Parallèlement à cela, l'individu passe dans l'immeuble d'à côté et agresse Mme Halimi. De nouveaux voisins appellent la police pour cette agression d'une femme. Ils entendent d'ailleurs des cris. Tout d'abord, êtes-vous informé de ces appels des voisins ? On pourrait imaginer que le commandement vous indique, puisque vous êtes sur place, qu'un évènement se déroule à côté. Par conséquent, êtes-vous informé d'une seconde demande d'intervention qui, a priori, est différente ? On ne comprendra que plus tard qu'il s'agit du même protagoniste, mais à ce moment-là la seconde intervention est différente, dans deux immeubles distincts. Lorsque vos collègues arrivent, vous disent-ils qu'une femme se fait agresser ? En d'autres termes, avez-vous eu une communication, d'une part, avec la salle de commandement et, d'autre part, avec vos collègues qui arrivent sur place ?
Pour répondre à votre première question, sur place, nous ne sommes pas absolument pas informés des appels émis au 17 pour signaler un nouveau fait, comme c'était le cas ce soir-là. Par conséquent – puisqu'il s'agit de moi, en l'occurrence – je n'étais pas au courant que d'autres personnes pouvaient être témoins d'autres faits.
Dans ce cas, la salle de commandement ne se dit pas qu'une équipe est déjà présente sur place rue de Vaucouleurs, et ne la prévient pas pour qu'elle aille se rendre compte des faits qui se déroulent dans l'immeuble voisin. C'est précisément ce qui nous trouble. La cellule de commandement n'a pas fait le lien entre les deux évènements distincts qui se déroulaient quasiment à la même adresse, au même endroit.

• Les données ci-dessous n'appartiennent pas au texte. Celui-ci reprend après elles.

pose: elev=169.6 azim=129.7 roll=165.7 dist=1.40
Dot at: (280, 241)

Je ne parle pas pour le commandement. Je parle pour moi. Il faut vous replacer dans le contexte. Nous sommes venus pour une intervention particulière qui a muté, évolué, si l'on peut dire. À mon niveau, j'ai pris les mesures que je vous ai précisées et j'ai rendu compte.

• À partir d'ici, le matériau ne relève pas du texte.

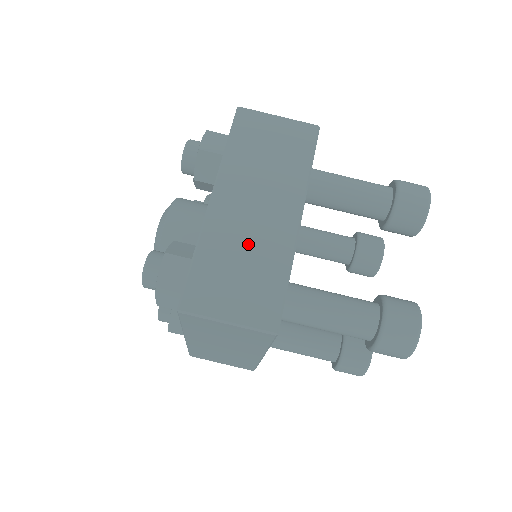
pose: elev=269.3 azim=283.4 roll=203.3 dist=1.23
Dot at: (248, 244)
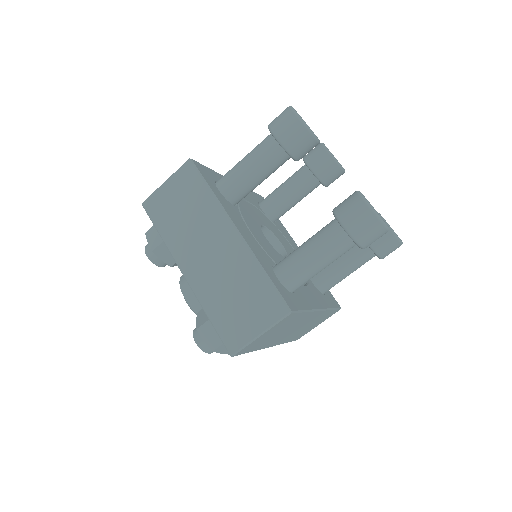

Qui est entré dans l'appartement des Diarra à la fin et comment ? Vous-même, avez-vous pénétré à un moment donné dans cet appartement ?
Je ne peux pas vous dire qui a pénétré car je n'étais pas présent. C'est la colonne BAC 75, intervenant à notre suite, qui est entré dans les lieux. Après l'interpellation, j'ai pris en charge l'interpellé. Par conséquent à votre question, je peux simplement répondre que je n'étais pas sur place au moment de l'interpellation proprement dite.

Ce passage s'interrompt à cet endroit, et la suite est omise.